@Kite22 - I wasn’t quoting the OP, I was criticising a specific post. However, frankly, nobody knows another person’s neurology - it’s not pasted on a person’s forehead and the OP was, therefore, passing judgement on people assumed to have no excuse.
My ds1 had to be taught how to roll over, how to get to sitting, how to crawl, and it went on from there - he would be taught how to do something and then, rather than building on from it naturally by himself, seem to need to be taught the next step. It took years of effort and pushing to ensure he could swim, ride a bike, drive a car, do up buttons, cook basic dishes, change his bedsheets, hoover his room, hang up the washing etc, and often against quite a lot of resistance and attempts at avoidance. He has never received a diagnosis that would explain this, and after the very early years of physiotherapy and occupational therapy, has received no external support or consideration for it, either in school or out. We have taught him enough he can cope pretty well with any situation, but even now I am constantly surprised by how he can still be stumped by the most patently simple physical task, even if said task is similar to something else he has done many times before. No doubt he will come across like someone who hasn’t had to do these things before, rather than someone who has been taught how to do these things, but can be stumped if expected to do them with different looking tools. He just shrugs it off by saying the tools or the things he is trying to manipulate are badly designed
. Regardless, as his memory, concentration and organisational abilities are first rate, it is at the end of the day a pretty minor disability, in that there isn’t much he can’t do if he has the right person to teach him!

Task description:
In the forum post, how does the writer's son shrug off being stumped by a simple physical task? Answer using only the forum post.

[Lens distortion parameter data]

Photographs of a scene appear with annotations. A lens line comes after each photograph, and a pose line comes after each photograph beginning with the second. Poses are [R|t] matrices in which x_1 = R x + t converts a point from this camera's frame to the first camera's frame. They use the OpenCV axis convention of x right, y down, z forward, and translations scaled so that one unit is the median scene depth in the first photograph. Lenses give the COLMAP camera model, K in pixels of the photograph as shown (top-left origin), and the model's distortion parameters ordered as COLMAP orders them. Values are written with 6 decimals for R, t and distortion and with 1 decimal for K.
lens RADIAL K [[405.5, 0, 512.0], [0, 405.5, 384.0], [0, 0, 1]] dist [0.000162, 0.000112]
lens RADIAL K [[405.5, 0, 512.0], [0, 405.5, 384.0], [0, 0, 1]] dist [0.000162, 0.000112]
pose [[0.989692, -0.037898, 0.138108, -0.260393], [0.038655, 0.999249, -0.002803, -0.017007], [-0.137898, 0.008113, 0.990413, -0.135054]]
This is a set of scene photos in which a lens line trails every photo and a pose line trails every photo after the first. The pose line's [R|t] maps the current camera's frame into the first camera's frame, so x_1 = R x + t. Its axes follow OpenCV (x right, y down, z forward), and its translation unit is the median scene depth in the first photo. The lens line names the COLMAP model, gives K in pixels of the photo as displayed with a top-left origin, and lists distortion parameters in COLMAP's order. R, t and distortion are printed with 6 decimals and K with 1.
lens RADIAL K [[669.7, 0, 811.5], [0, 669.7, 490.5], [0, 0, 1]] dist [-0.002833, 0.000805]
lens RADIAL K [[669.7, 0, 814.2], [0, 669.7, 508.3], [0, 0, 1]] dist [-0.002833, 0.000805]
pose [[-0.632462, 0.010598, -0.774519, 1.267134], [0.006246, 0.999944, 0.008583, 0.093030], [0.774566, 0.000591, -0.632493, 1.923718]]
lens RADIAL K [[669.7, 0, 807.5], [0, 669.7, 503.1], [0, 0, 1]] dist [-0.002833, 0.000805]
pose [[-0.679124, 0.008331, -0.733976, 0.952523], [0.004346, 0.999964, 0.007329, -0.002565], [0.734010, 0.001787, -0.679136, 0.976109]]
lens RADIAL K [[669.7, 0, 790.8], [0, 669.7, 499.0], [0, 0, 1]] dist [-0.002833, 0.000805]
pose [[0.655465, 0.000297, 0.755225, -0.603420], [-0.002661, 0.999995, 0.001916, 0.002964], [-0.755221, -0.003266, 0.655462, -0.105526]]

Answer section:
He says the tools or the things he is trying to manipulate are badly designed.